Passage START
Running SolrMeter without a UI

What is SolrMeter

SolrMeter is a nice Java program that allows you to test performances of your Solr installation under heavy load. This tool is not capable of handling very high load with coordination of multiple clients, nor it can test installation with multiple Solr Machines with a round robin to distribute queries across all machines, but it does a really decent work in helping you to have some raw numbers about how your Solr installation perform.

SolrMeter can really helps you to understand how Solr perform especially if you need to compare different schema.xml solution, or different hardware or core configurations.

Using the tool is straightforward: you just need to follow the tutorial here, just compile the latest version with Maven, then it is just a matter of creating some files containing: the queries you want to issue (param q=) ,filter queries you want to use (param fq=) and finally a series of fields used for faceting.

In settings menu you can simply configure everything you need. The first tab allows you to specify all files that contains data to generate the query, as well as the address of the core/collection you want to test.

SolrMeter configuration to issue queries to a SolrCore 

Figure 1: A typical SolrMeter configuration

Now you can just specify how many query per second you want to issue to your server, press play and the test starts.

How to specify number of query per seconds and then running the test pressing start button.

Figure 2: Choose query per seconds and then run the test

What type of data you can grab from SolrMeter

The tool gives you lots of information and graphs that can allow you to understand how well your Solr installation performs with the set of queries you are issuing to the server. A typical Graph you can look at is the distribution of average response time of the query during the run.

Query history graph shows you the average execution time of a query during time

Figure 3: Query History

In Figure 3 I can see that the average query time for the first 10 seconds is about 375 ms, while for subsequent queries the average response time is under 50 ms. Another interesting graph is distribution of the queries execution time during the load.
Passage END
Tasks to complete
- 1) Retype everything in the SolrMeter article from "Using the tool" down to "pressing start button.".
- 2) List the titles of all the numbered figures in the SolrMeter article.
- 3) According to the SolrMeter article, what is the average query time for the first 10 seconds shown in Figure 3?
The material after this point is separate from the SolrMeter article.
Data section START
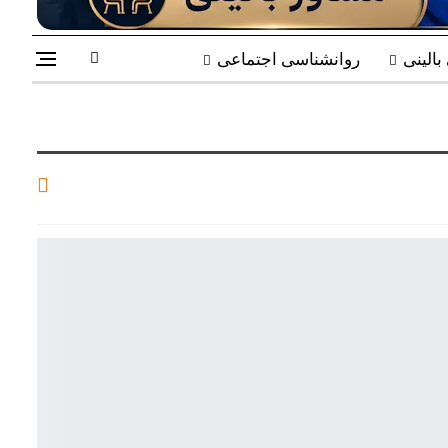
الینی
روانشناسی اجتماعی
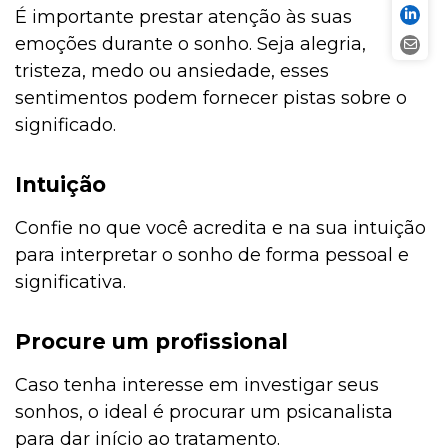
É importante prestar atenção às suas
emoções durante o sonho. Seja alegria,
tristeza, medo ou ansiedade, esses
sentimentos podem fornecer pistas sobre o
significado.
Intuição
Confie no que você acredita e na sua intuição
para interpretar o sonho de forma pessoal e
significativa.
Procure um profissional
Caso tenha interesse em investigar seus
sonhos, o ideal é procurar um psicanalista
para dar início ao tratamento.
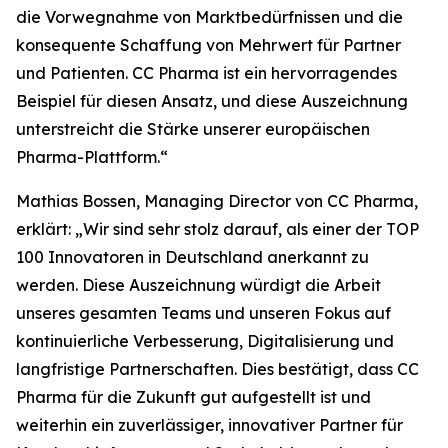
die Vorwegnahme von Marktbedürfnissen und die
konsequente Schaffung von Mehrwert für Partner
und Patienten. CC Pharma ist ein hervorragendes
Beispiel für diesen Ansatz, und diese Auszeichnung
unterstreicht die Stärke unserer europäischen
Pharma-Plattform.“
Mathias Bossen, Managing Director von CC Pharma,
erklärt: „Wir sind sehr stolz darauf, als einer der TOP
100 Innovatoren in Deutschland anerkannt zu
werden. Diese Auszeichnung würdigt die Arbeit
unseres gesamten Teams und unseren Fokus auf
kontinuierliche Verbesserung, Digitalisierung und
langfristige Partnerschaften. Dies bestätigt, dass CC
Pharma für die Zukunft gut aufgestellt ist und
weiterhin ein zuverlässiger, innovativer Partner für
Data section END
Task responses
- 1)
Using the tool is straightforward: you just need to follow the tutorial here, just compile the latest version with Maven, then it is just a matter of creating some files containing: the queries you want to issue (param q=) ,filter queries you want to use (param fq=) and finally a series of fields used for faceting.

In settings menu you can simply configure everything you need. The first tab allows you to specify all files that contains data to generate the query, as well as the address of the core/collection you want to test.

SolrMeter configuration to issue queries to a SolrCore 

Figure 1: A typical SolrMeter configuration

Now you can just specify how many query per second you want to issue to your server, press play and the test starts.

How to specify number of query per seconds and then running the test pressing start button.

- 2)
Figure 1: A typical SolrMeter configuration
Figure 2: Choose query per seconds and then run the test
Figure 3: Query History

- 3) About 375 ms.